Credit Spreads to Widen as Defaults Increase, IACPM Survey SaysCallie Bost
Credit spreads are poised to widen over the next three months, causing corporate defaults to rise, according to a survey by the International Association of Credit Portfolio Managers.
The outlook for investment-grade debt in North America plunged to minus 23.4 from negative 2.2 at the end of June and dropped to negative 30.4 from minus 20.9 for junk-rated borrowings, according to the survey, set for release today by the IACPM, whose 89 members include banks, insurance companies and money managers in 17 countries. A negative reading indicates deteriorating conditions.
Respondents said the Federal Reserve’s Sept. 18 decision to refrain from cutting back its monthly bond-buying program spurred a “relief rally” in credit markets, leading to spreads tightening excessively.

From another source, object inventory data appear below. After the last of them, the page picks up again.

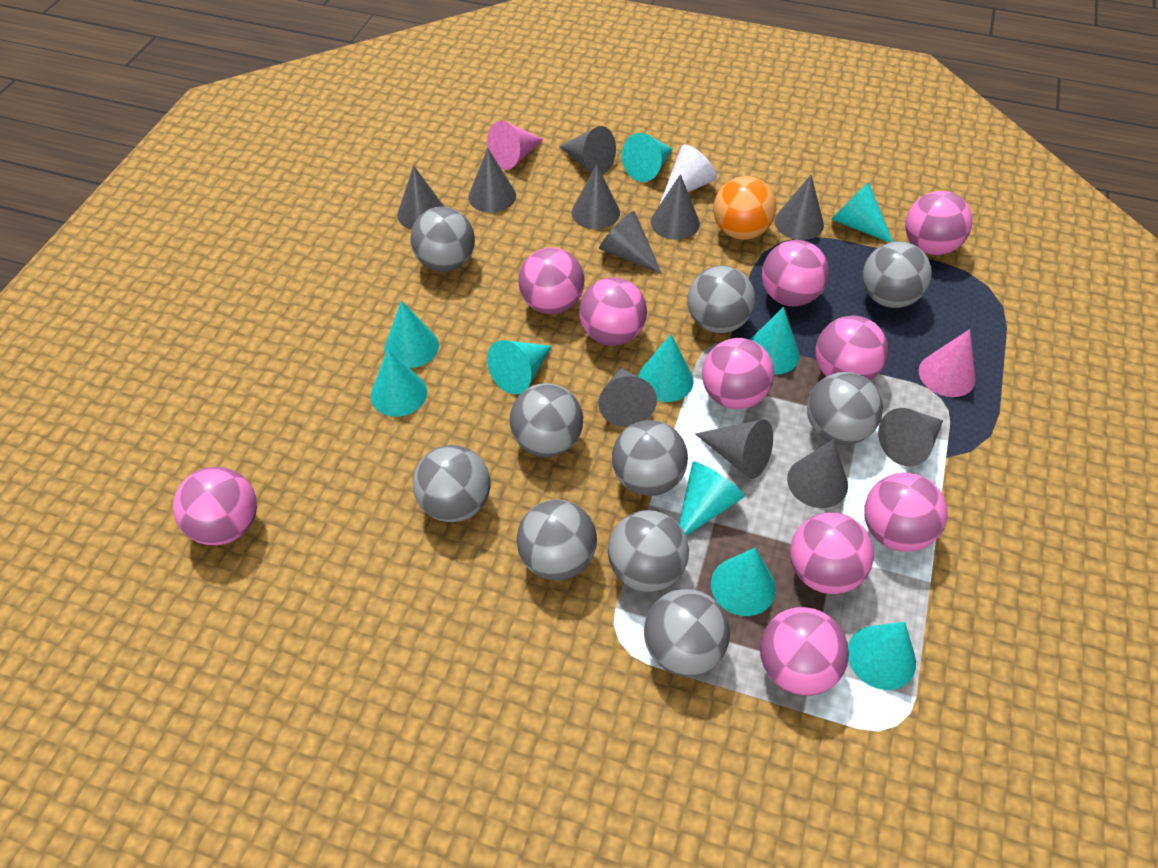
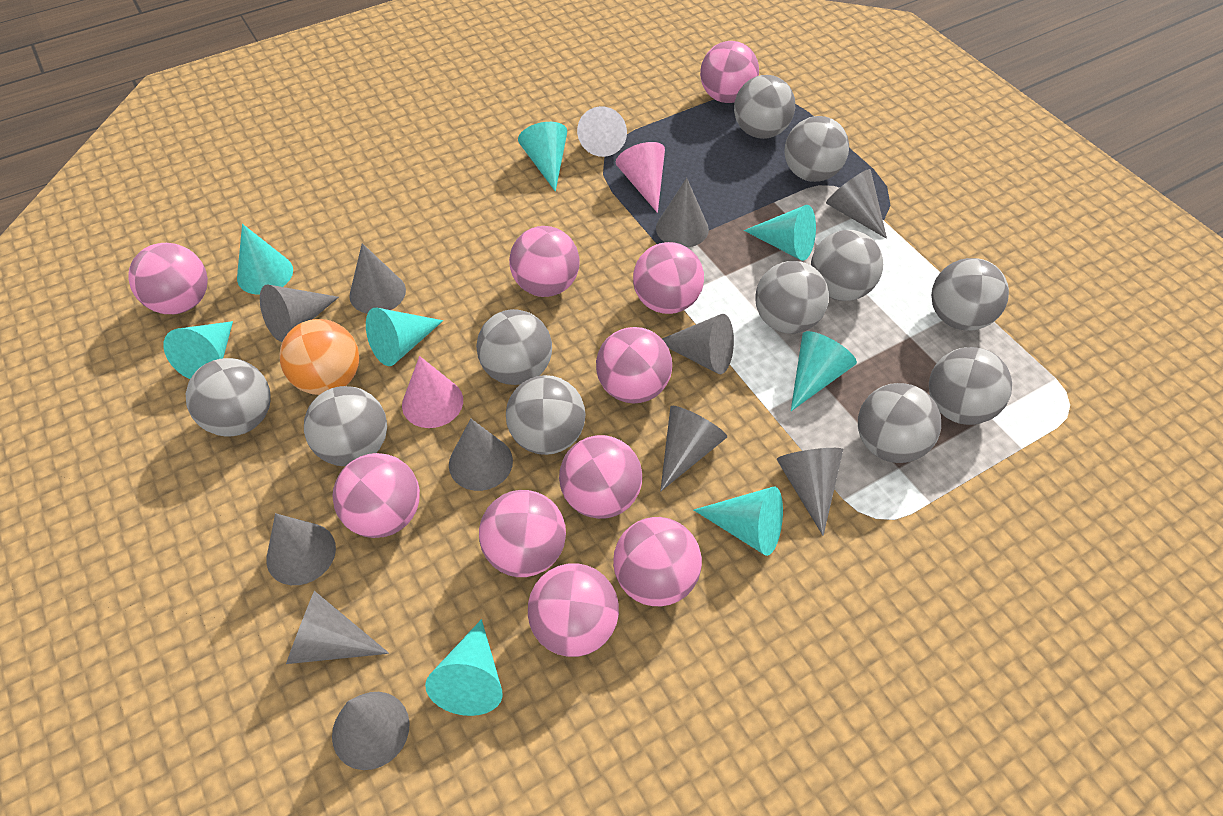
grey ball: 10 -> 11
turquoise cone: 10 -> 8

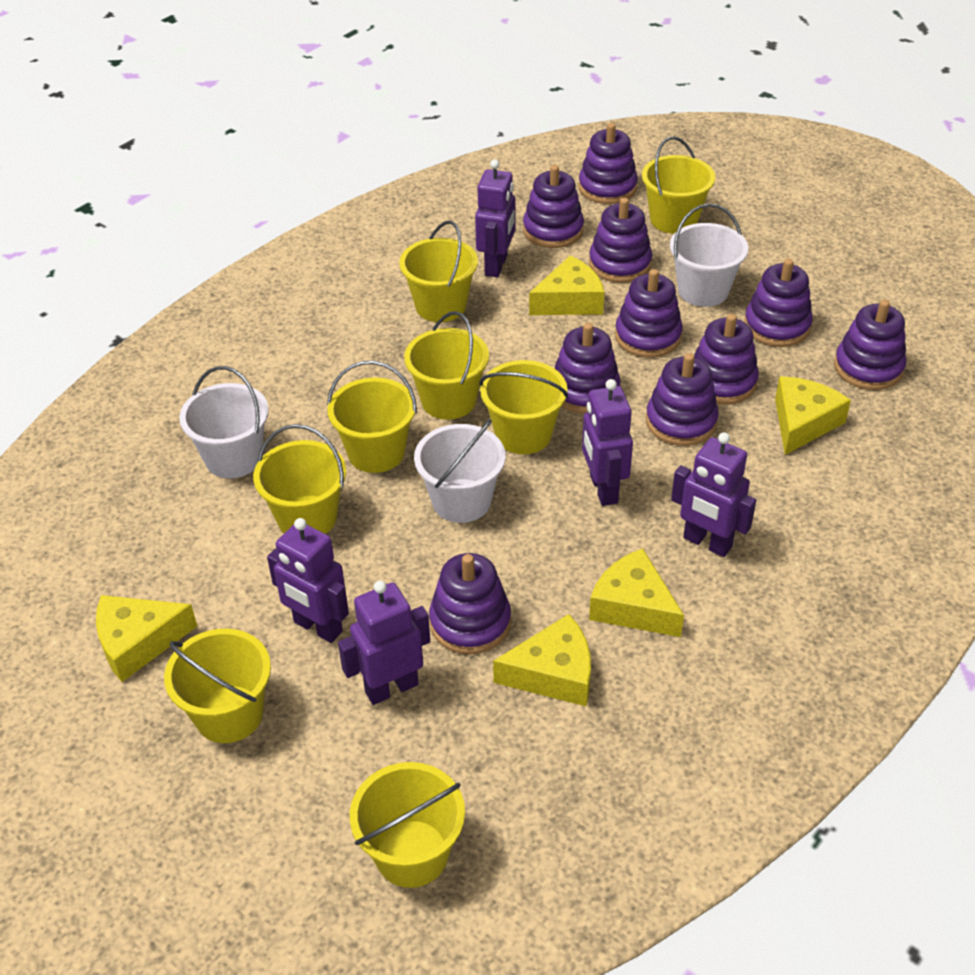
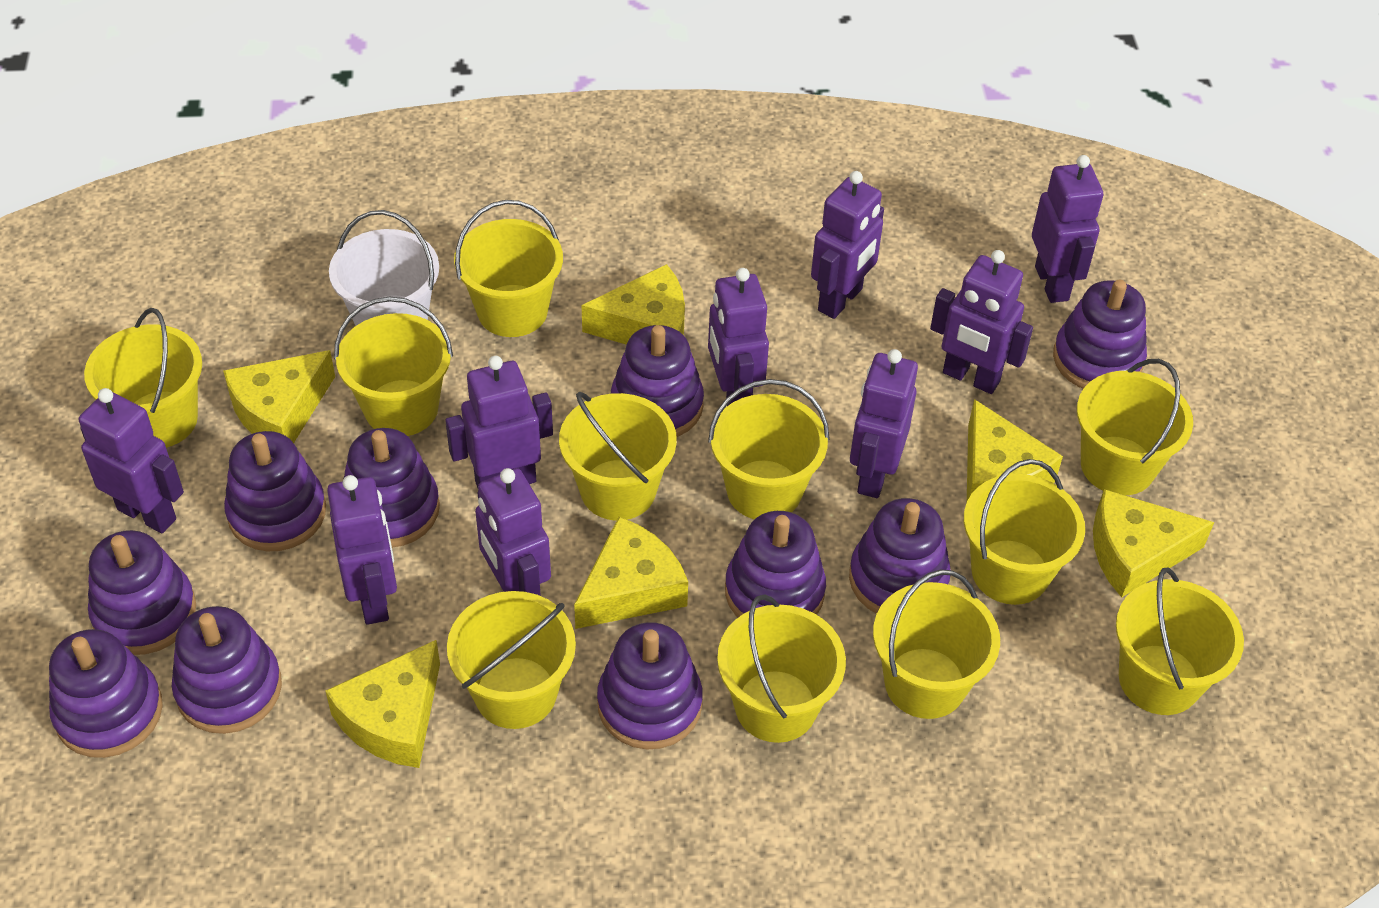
purple robot: 5 -> 9
white bucket: 3 -> 1
yellow bucket: 8 -> 11
yellow cheese: 5 -> 6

Because “neither interest rates nor credit defaults can go any lower,” both will climb, according to the IACPM.
“When the Fed did not taper last month, there was a rally in multiple markets as a result,” Som-lok Leung, the New York-based executive director of the IACPM, said in a telephone interview. “Most people viewed that response as too much.”
The trailing 12-month global speculative-grade corporate default rate was 2.8 percent at the end of September, down from 2.9 percent in the second quarter and 3.3 percent a year earlier, according to an Oct. 7 report from Moody’s Investors Service. The ratings firm forecasts the measure will climb to 3 percent by the end of 2013.
High-yield, high-risk, or junk, debt is graded below Baa3 by Moody’s and lower than BBB- at Standard & Poor’s.
“There certainly will have to be a rise in rates and that will affect credit quality,” Leung said. “When cost of financing rises, that creates stress for corporations.”
The Fed will pare the monthly pace of asset buying to $70 billion from $85 billion at their March 18-19 meeting, according to the median of 40 responses in an Oct. 18 Bloomberg News survey of economists. The 16-day budget impasse in Washington, which resulted in 800,000 government employees being furloughed and prevented the publication of key economic data, reduced growth by 0.3 percentage point this quarter, economists said in the survey.
The agreement reached last week funds the government through Jan. 15, 2014, and suspended the debt limit until Feb. 7, setting up another round of confrontations that may further affect credit forecasts, according to Leung.
“I hate the phrase ’kick the can down the road’, but there’s no other way to describe what we’ve done and a lot will depend of how those discussions go,” Leung said. “I don’t think you can strongly predict very much.”
The credit spread outlook index for investment-grade European debt increased to 11.1 from negative 7.7 at the end of June, according to the report. The credit spread outlook index for speculative-grade European debt rose to zero from negative 24.3.
“Survey respondents may not be convinced Europe’s problems have been resolved, but they appear to be at least contained,” the IACPM said in the report.